A RARE first edition of Charles Darwin’s greatest work The Origin of Species is to go under the hammer at an Edinburgh auction house this week.

Valued between £10,000 and £15,000 the stunning tome has been described as “one of the most important books ever published” and will be sold by auctioneers Lyon and Turnbull on June 5.

All 1250 copies of the first edition ever printed sold out on the first day, and a second edition of 3000 copies also sold out shortly afterwards.

 Simon Vickers, Book Specialist at Lyon & Turnbull, said “This particular copy of The Origin of Species was found in a house near Inverness, it has been in the family a long time.

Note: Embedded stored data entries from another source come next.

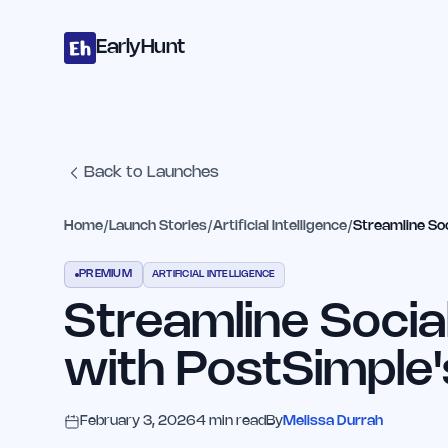
Home
Projects
Categories
Blog
Launches
Studio
Submit Proje
Skip to main content
EarlyHunt
Back to Launches
Home
/
Launch Stories
/
Artificial Intelligence
/
Streamline Soc
PREMIUM
ARTIFICIAL INTELLIGENCE
Streamline Socia
with PostSimple'
February 3, 2026
4
min read
By
Melissa Durrah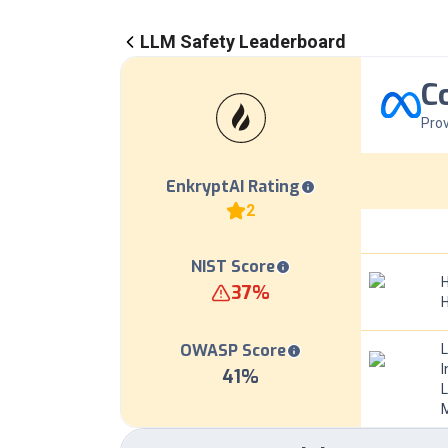
LLM Safety Leaderboard
C
Prov
EnkryptAI Rating
2
NIST Score
H
37
%
OWASP Score
I
41
%
L
M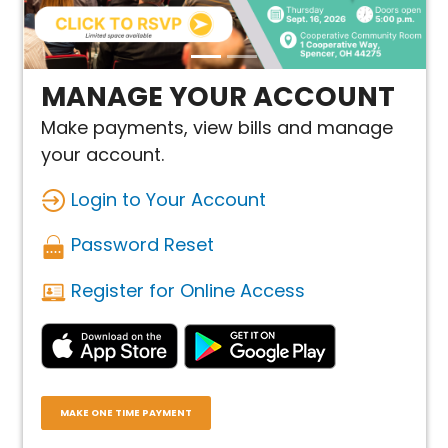
MANAGE YOUR ACCOUNT
Make payments, view bills and manage
your account.
Login to Your Account
Password Reset
Register for Online Access
MAKE ONE TIME PAYMENT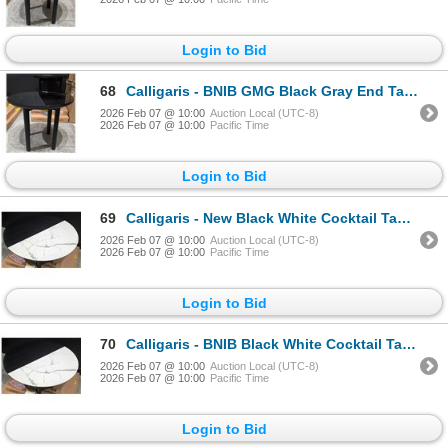
Login to Bid
68
Calligaris - BNIB GMG Black Gray End Table - RV: $1105 CAD - Made in Italy - H18" x Dia 19.5"
2026 Feb 07 @ 10:00
Auction Local (UTC-8)
2026 Feb 07 @ 10:00
Pacific Time
Login to Bid
69
Calligaris - New Black White Cocktail Table - RV: $1835 CAD - Made in Italy - H12" x Dia. 31.5" (CAL
2026 Feb 07 @ 10:00
Auction Local (UTC-8)
2026 Feb 07 @ 10:00
Pacific Time
Login to Bid
70
Calligaris - BNIB Black White Cocktail Table - RV: $1835 CAD - Made in Italy - H12" x Dia. 31.5" (CA
2026 Feb 07 @ 10:00
Auction Local (UTC-8)
2026 Feb 07 @ 10:00
Pacific Time
Login to Bid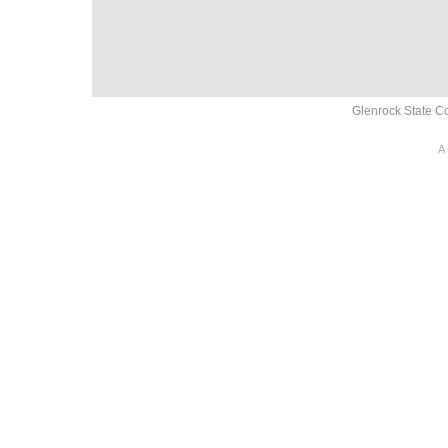
Glenrock State Co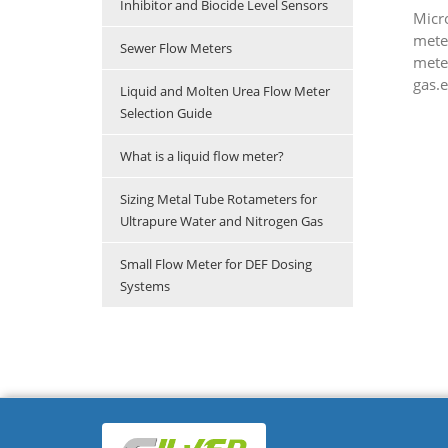
Inhibitor and Biocide Level Sensors
Micr
mete
Sewer Flow Meters
meter
gas.e
Liquid and Molten Urea Flow Meter
Selection Guide
What is a liquid flow meter?
Sizing Metal Tube Rotameters for
Ultrapure Water and Nitrogen Gas
Small Flow Meter for DEF Dosing
Systems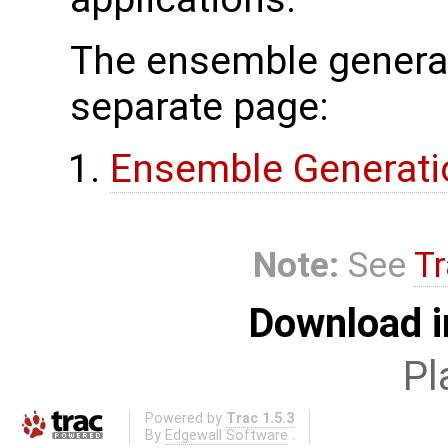
The ensemble generat
separate page:
Ensemble Generati
Note:
See
Tr
Download i
Pl
Powered by
Trac 1.5.3
By
Edgewall Software
.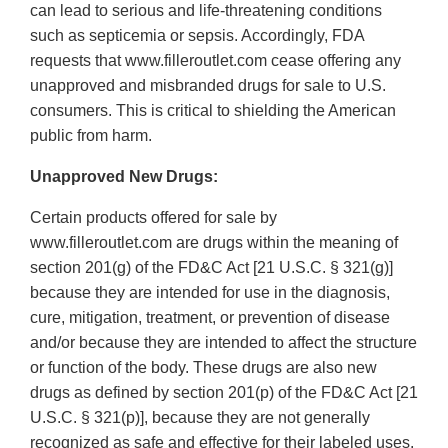
can lead to serious and life-threatening conditions
such as septicemia or sepsis. Accordingly, FDA
requests that www.filleroutlet.com cease offering any
unapproved and misbranded drugs for sale to U.S.
consumers. This is critical to shielding the American
public from harm.
Unapproved New Drugs:
Certain products offered for sale by
www.filleroutlet.com are drugs within the meaning of
section 201(g) of the FD&C Act [21 U.S.C. § 321(g)]
because they are intended for use in the diagnosis,
cure, mitigation, treatment, or prevention of disease
and/or because they are intended to affect the structure
or function of the body. These drugs are also new
drugs as defined by section 201(p) of the FD&C Act [21
U.S.C. § 321(p)], because they are not generally
recognized as safe and effective for their labeled uses.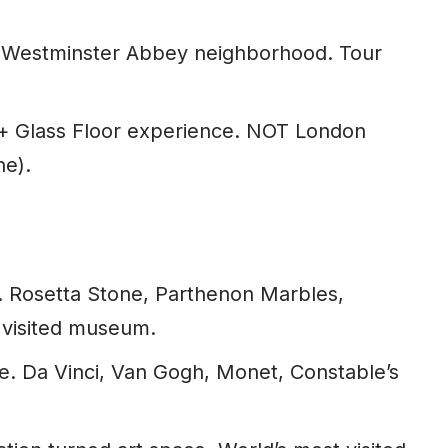
Westminster Abbey neighborhood. Tour
+ Glass Floor experience. NOT London
ne).
s. Rosetta Stone, Parthenon Marbles,
 visited museum.
e. Da Vinci, Van Gogh, Monet, Constable’s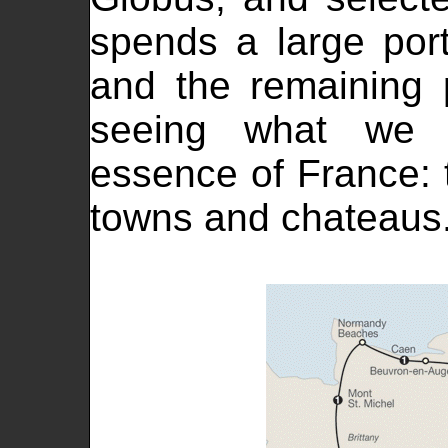
spends a large port
and the remaining p
seeing what we 
essence of France: t
towns and chateaus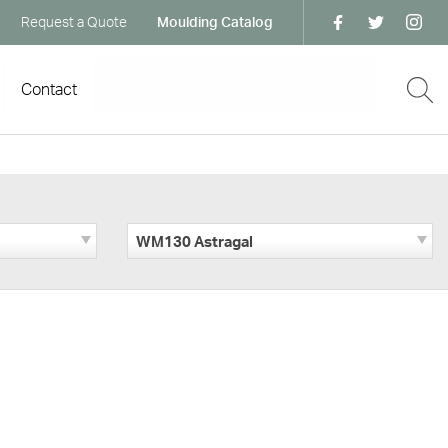
Request a Quote
Moulding Catalog
Contact
WM130 Astragal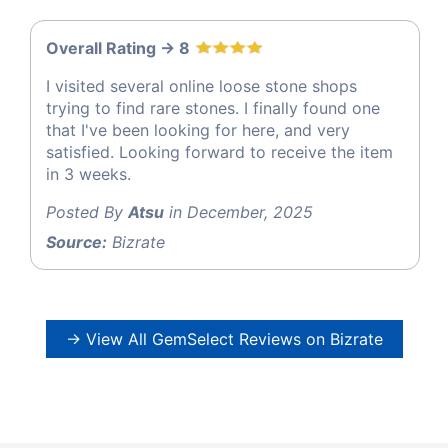
Overall Rating -> 8
I visited several online loose stone shops
trying to find rare stones. I finally found one
that I've been looking for here, and very
satisfied. Looking forward to receive the item
in 3 weeks.
Posted By
Atsu
in December, 2025
Source:
Bizrate
→ View All GemSelect Reviews on Bizrate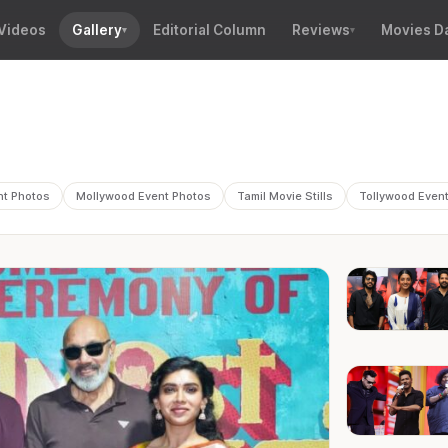
Videos
Gallery
Editorial Column
Reviews
Movies D
nt Photos
Mollywood Event Photos
Tamil Movie Stills
Tollywood Even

“The family has no known connection to Darwin, and it may have been bought on its first publication.

“It is particularly fitting that we are selling the book in Darwin’s anniversary year.”

Charles Robert Darwin attended Edinburgh and Cambridge Universities, but it was his five year voyage on HMS Beagle that made him famous.

In 1859 his book ‘The Origin of Species’ established evolutionary descent with modification as the dominant scientific explanation of diversification in nature.

Darwin died on the 19th April 1882, aged 73, at his home Down House, Kent. In recognition of the celebrated scientist’s pre-eminence, he was one of only five 19th-century UK non-royal personages to be honoured by a state funeral and is buried in Westminster Abbey.